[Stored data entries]

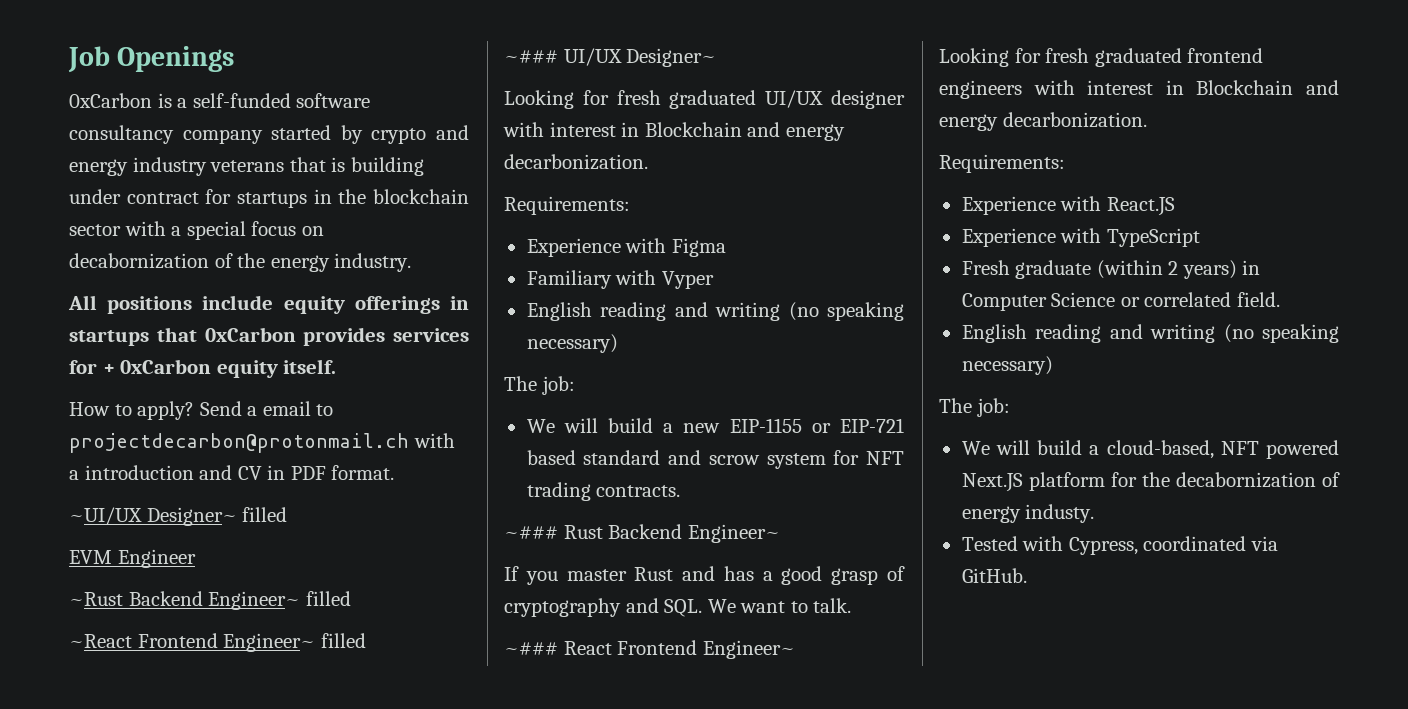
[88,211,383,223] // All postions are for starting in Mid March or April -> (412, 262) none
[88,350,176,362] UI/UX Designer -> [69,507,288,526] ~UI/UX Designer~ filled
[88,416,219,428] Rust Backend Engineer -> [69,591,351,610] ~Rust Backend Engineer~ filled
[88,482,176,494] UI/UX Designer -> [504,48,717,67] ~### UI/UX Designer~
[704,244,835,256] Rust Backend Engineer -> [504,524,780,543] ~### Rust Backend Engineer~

■ **Problem to work on**
Scan the data above for the word "filled", then copy every line that holds it.

■ **Response to this exercise**
[88,350,176,362] UI/UX Designer -> [69,507,288,526] ~UI/UX Designer~ filled
[88,416,219,428] Rust Backend Engineer -> [69,591,351,610] ~Rust Backend Engineer~ filled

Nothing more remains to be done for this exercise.